When I started working in the cosmetic industry in 2006, I was struck by the lack of regulation to protect the consumer (particularly in Britain). Later that year there was talk about introducing some proper legislation to protect consumers and that seemed to me, at the time, the correct action. There was an initial postponing of the introduction (put back to April 2007) and then as that deadline passed no real positive action.
Since then, and despite the outstanding campaigning and hard work on behalf of many of the responsible people and organisations in the industry, the sector remains largely unregulated and therefore a potential minefield for UK consumers. These consumers are rightly excited at the possibility of having a treatment that genuinely transforms their life, but are unaware or unclear as to how to ensure they get the best treatments, undertaken by the best practitioners, and in an appropriate environment.
I was hopeful but cautious last year when I was made aware of the Sir Bruce Keogh review. The independent review committee into cosmetic interventions, announced in April, has set out how it would like to see the sector better regulated, practitioners better trained, some regulation of premises, and people having proper redress if things go wrong. These recommendations have been made to the UK Department of Health (DH), who I hope accept them formally this summer and implement during the remainder of 2013. The key elements the review group feel would contribute to a successful and safe industry include: making all dermal fillers prescription only; ensuring all practitioners are properly qualified for all procedures offered (including those offering breast enlargement to injectables); and an ombudsman to oversee all private healthcare — including cosmetic procedures — to assist those who have been treated poorly.

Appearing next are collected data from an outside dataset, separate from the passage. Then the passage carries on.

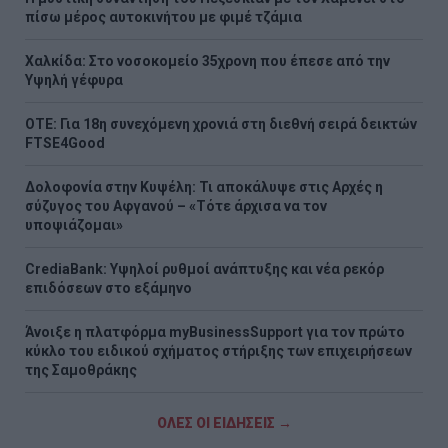
πίσω μέρος αυτοκινήτου με φιμέ τζάμια
Χαλκίδα: Στο νοσοκομείο 35χρονη που έπεσε από την
Υψηλή γέφυρα
ΟΤΕ: Για 18η συνεχόμενη χρονιά στη διεθνή σειρά δεικτών
FTSE4Good
Δολοφονία στην Κυψέλη: Τι αποκάλυψε στις Αρχές η
σύζυγος του Αφγανού – «Τότε άρχισα να τον
υποψιάζομαι»
CrediaBank: Υψηλοί ρυθμοί ανάπτυξης και νέα ρεκόρ
επιδόσεων στο εξάμηνο
Άνοιξε η πλατφόρμα myBusinessSupport για τον πρώτο
κύκλο του ειδικού σχήματος στήριξης των επιχειρήσεων
της Σαμοθράκης
ΟΛΕΣ ΟΙ ΕΙΔΗΣΕΙΣ →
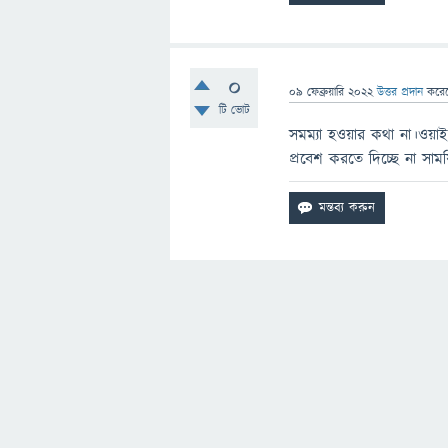
0
09 ফেব্রুয়ারি 2022
উত্তর প্রদান
করে
টি ভোট
সমম্যা হওয়ার কথা না।ওয়া
প্রবেশ করতে দিচ্ছে না সাম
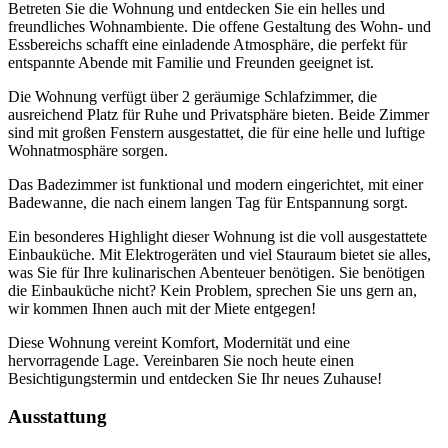
Betreten Sie die Wohnung und entdecken Sie ein helles und
freundliches Wohnambiente. Die offene Gestaltung des Wohn- und
Essbereichs schafft eine einladende Atmosphäre, die perfekt für
entspannte Abende mit Familie und Freunden geeignet ist.
Die Wohnung verfügt über 2 geräumige Schlafzimmer, die
ausreichend Platz für Ruhe und Privatsphäre bieten. Beide Zimmer
sind mit großen Fenstern ausgestattet, die für eine helle und luftige
Wohnatmosphäre sorgen.
Das Badezimmer ist funktional und modern eingerichtet, mit einer
Badewanne, die nach einem langen Tag für Entspannung sorgt.
Ein besonderes Highlight dieser Wohnung ist die voll ausgestattete
Einbauküche. Mit Elektrogeräten und viel Stauraum bietet sie alles,
was Sie für Ihre kulinarischen Abenteuer benötigen. Sie benötigen
die Einbauküche nicht? Kein Problem, sprechen Sie uns gern an,
wir kommen Ihnen auch mit der Miete entgegen!
Diese Wohnung vereint Komfort, Modernität und eine
hervorragende Lage. Vereinbaren Sie noch heute einen
Besichtigungstermin und entdecken Sie Ihr neues Zuhause!
Ausstattung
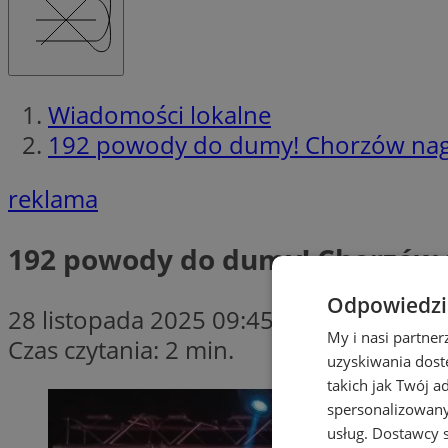
Wiadomości lokalne
192 powody do dumy! Chorzów nagr
reklama
192 powody do dumy! Chorzów 
Odpowiedzia
28 listopada 2025 09:45
My i nasi partne
Czas czytania: 2 min.
uzyskiwania dost
takich jak Twój a
spersonalizowanyc
usług.
Dostawcy s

The review reported that, despite the popularity of non-surgical procedures like Botox, dermal fillers or laser hair removal — which account for nine out of 10 procedures in the UK — there is almost no regulation. This is despite the fact that they can have major, permanent effects on people’s health and wellbeing. I believe that this clarifies the need for everyone to consider these treatments as health based, and not simply extensions of the beauty market. This is a critical distinction that we wholly support.
The review committee have focused their recommendations on invasive procedures and injectables. They have also mentioned lasers, the need for clinical professionals overseeing treatments, and a register for premises. This is very good news for the public; however, whether this is picked up by the DH remains to be seen. We are actively lobbying now for the inclusion of lasers in the recommendations.
Clearly there is still much work to be done, but we have to believe that finally we have a report that puts the needs of the patient at the heart of its recommendations and if properly implemented, will allow patients to realise that they can enjoy the benefits of life-changing treatments safe in the knowledge that the industry is appropriately governed and regulated.